見上げた先の彼の表情は、彼にしては珍しく驚きを露わにし、つい、と顔を逸らして口元を手で覆った。
「タクロウさん?」
意味のない行為を嫌う性格だと思っていた彼が、なぜそんな態度を取ったのか分からず、わたしはどうしたのかと尋ねた。
「……いえ、なるほど。将来は末恐ろしい御方になる、という片鱗を垣間見ただけです。銀の蝶が光り輝く鱗粉を放ちながら舞った時、時間が停まったと錯覚するほどの可憐さがそこにあるのだと……」
「は、はい?」
――急にポエミー・タクロウへと存在進化してしまったけど、彼に何があったの!?
変な物を見るような目で彼を見ていると、ようやく意識が現実へと戻ってきたのか、彼はハッとしてから咳ばらいをした。
「――失礼しました。今、貴女が見聞きした言葉は全て幻聴ですので、お忘れになってください」
「……え、ええっと?」
「さて、繰り返しになりますが……レジストン様からは貴女の意思を尊重したうえで動けと命じられているのです。ですから、コルド地方――その先のパラフィリエス大森林に至るまでの十分な余力をお持ちになっておられるのでしたら、私は貴女の意思を尊重いたします」
「は、はぁ……はい、大丈夫だと思います」
「……分かりました。私では貴女の力――魔法などの底を測る術がありませんので、そのお言葉を信じることといたします。くれぐれも……無理を隠すようなことだけは控えていただけますようお願い申し上げます」
やや早口のように言葉を並べ、さっさと会話を終わらせようとするタクロウの圧力に負け、最後には頷くだけで肯定を返すのみとなってしまった。

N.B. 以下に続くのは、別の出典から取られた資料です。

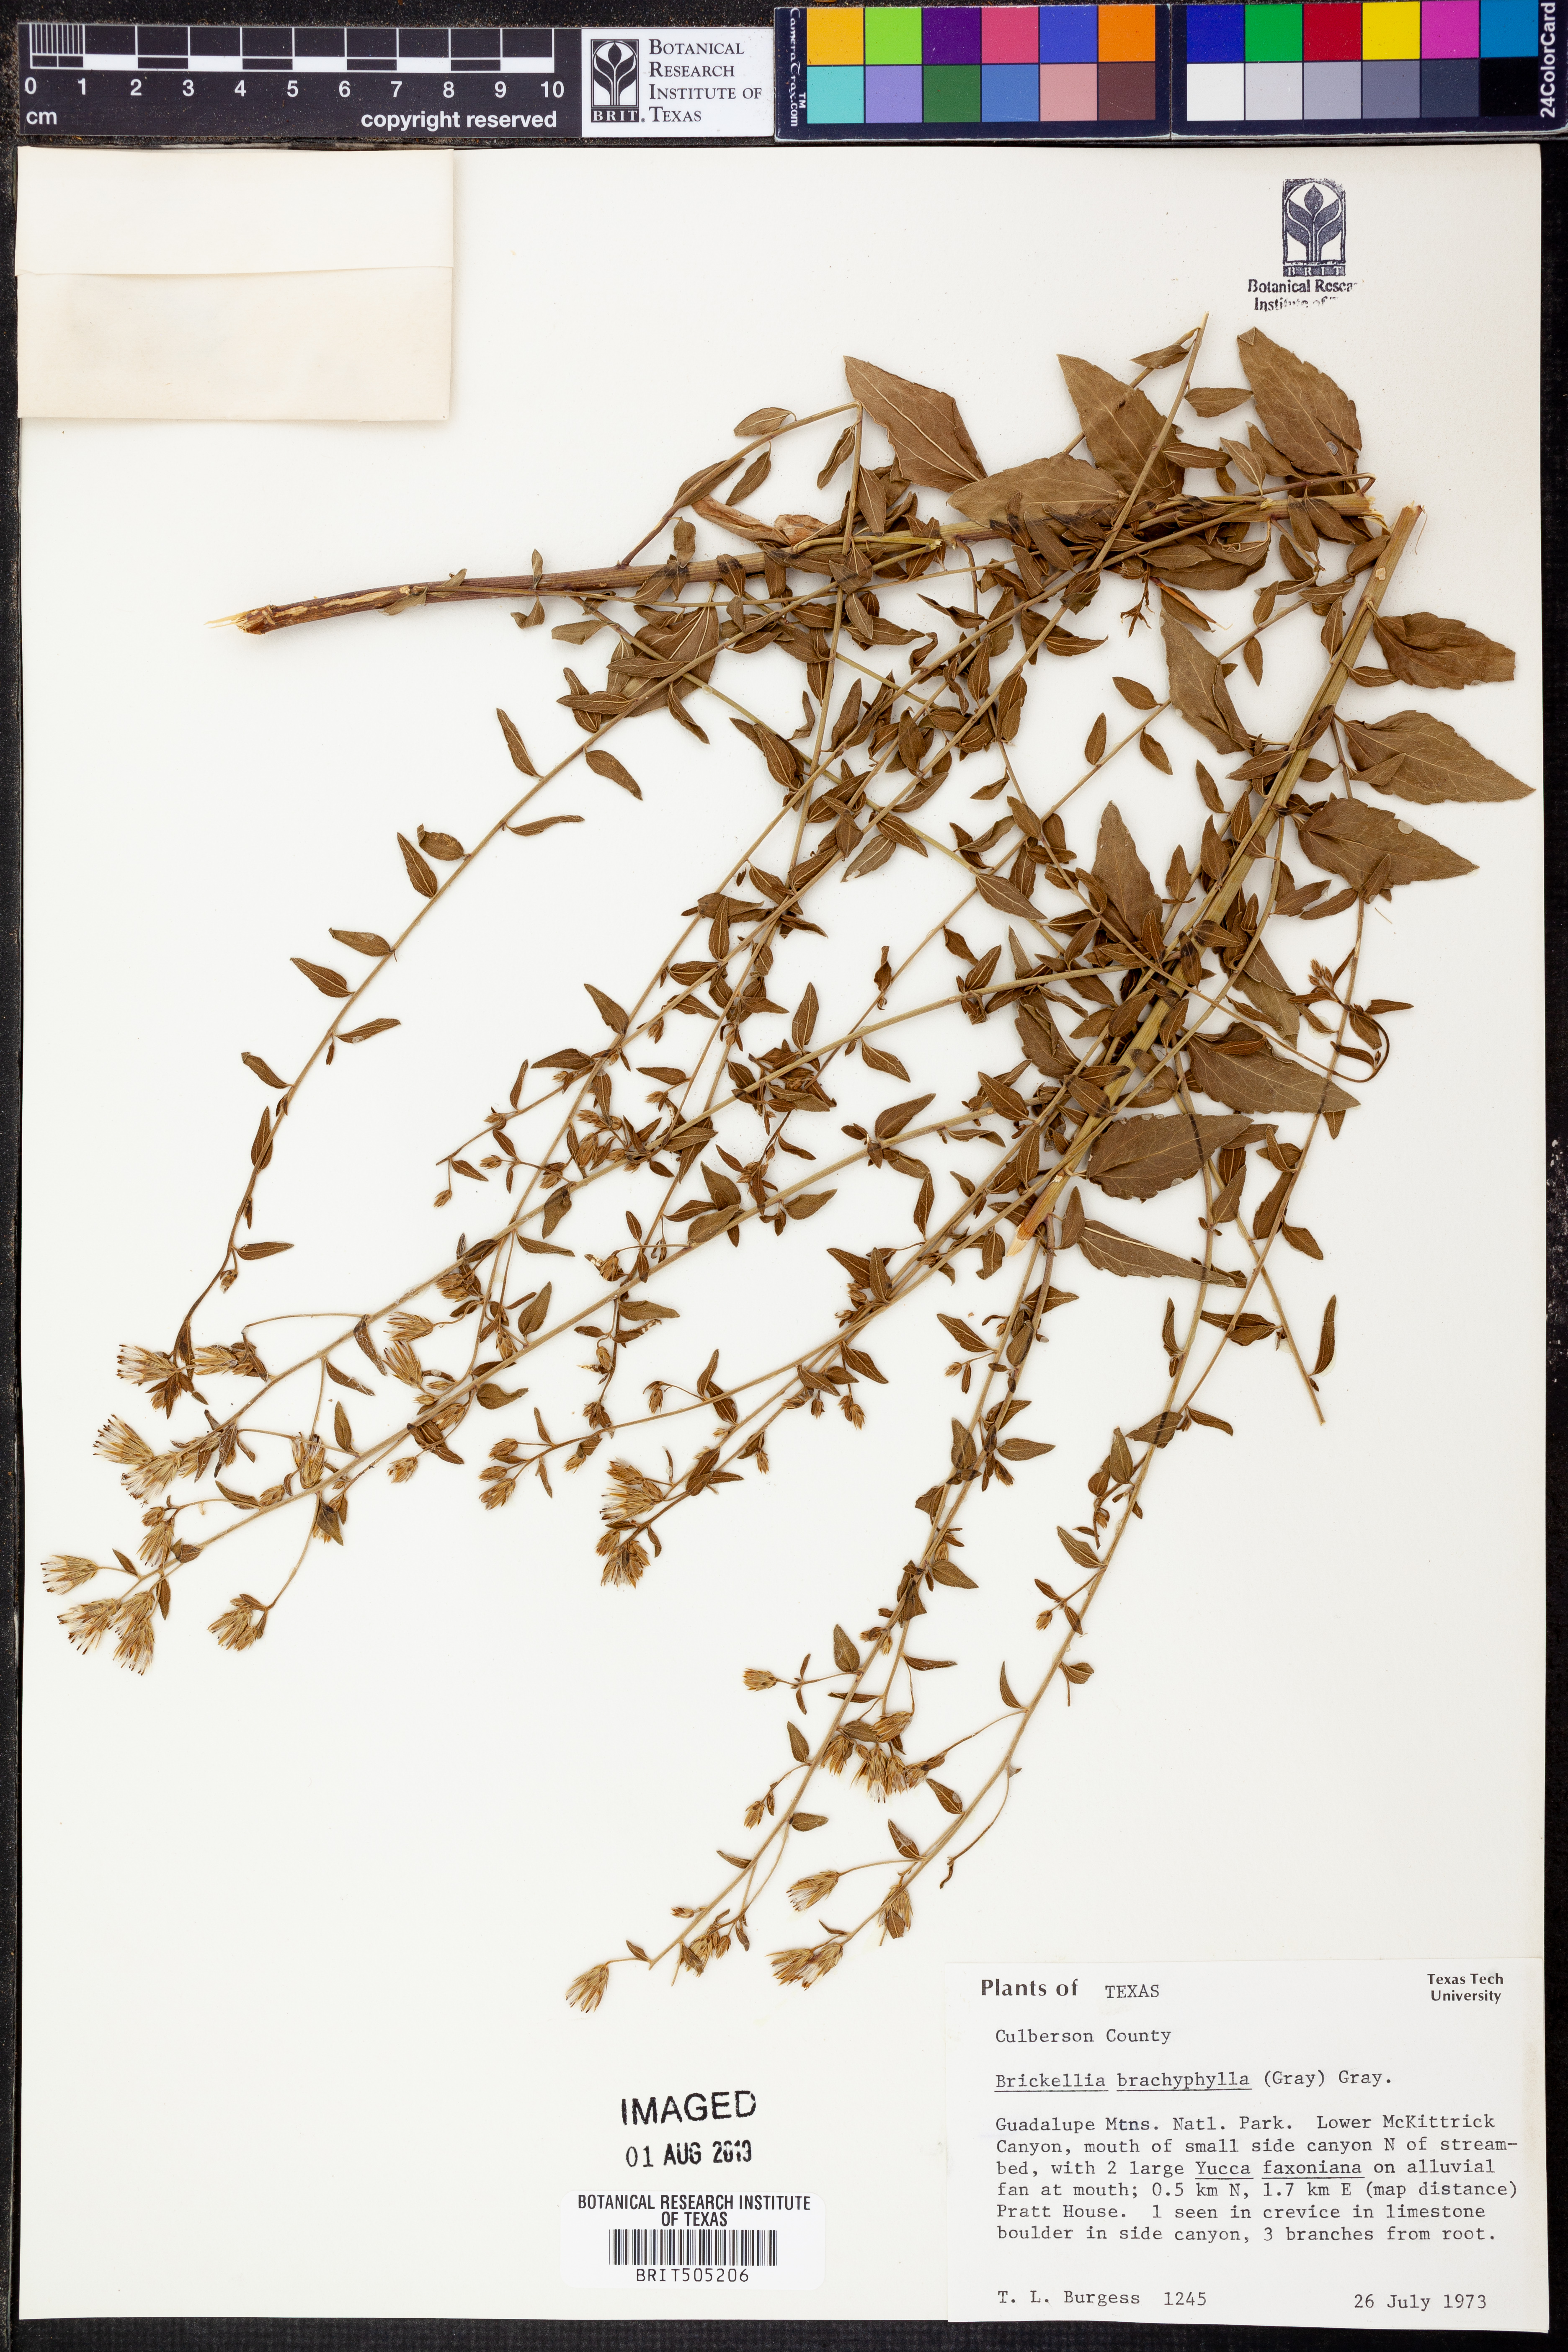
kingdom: Plantae
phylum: Tracheophyta
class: Magnoliopsida
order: Asterales
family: Asteraceae
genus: Brickellia
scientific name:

言いたいことを言い切った所為か、タクロウは小さく息を吐くと「それでは準備に戻ります」と踵を返そうとする。
「あ、待ってください!」
「?」
そうだ、彼にはこれだけは伝えておかないと、とわたしはニコリと笑って「ありがとうございます」と礼を言った。
「……? 私は礼を言われるようなことなど――」
「だってタクロウさん、わたしに『無理をされてませんか?』って聞いたじゃないですか」
「確かに……申し上げましたが」
「タクロウさんが根っからの仕事人で、レジストンさんからの命令だけを絶対とする人なら……きっとそんな言い方じゃなくて、さっき説明した時みたく、もっと事務的な物言いになったと思うんです。自分で言うのも恥ずかしいですけど……タクロウさんもわたしを心配してくれてるから、そう言ってくれたんですよね?」
「……」
「だから、ありがとうございます、です」
血で血を洗う乱世であった前世の世界では決して「優しい」なんて似合わない存在だった。でも――わたしには優しさがあると評し、心配してくれる人たちがいる。他人は鏡だ。つまり、わたし自身、一度幼くなった精神と、フルーダ亭での日常を越えて……大きく変わってきているのだろう。
だから今は素直に、礼が言える。
意識して作った笑顔ではなく、言葉を発した時に自然と湧きあがる感情のままに――。
とはいえ、まだちょっと気恥ずかしさもあるので、わたしはそのままペコリと頭を下げて、馬車の中へと逃げ込むことにした。
タクロウがまた口元を手で覆っている姿が横目に見えたけど、これ以上蒸し返すのも嫌だなぁと思ったわたしは、今度こそその場を離れることにした。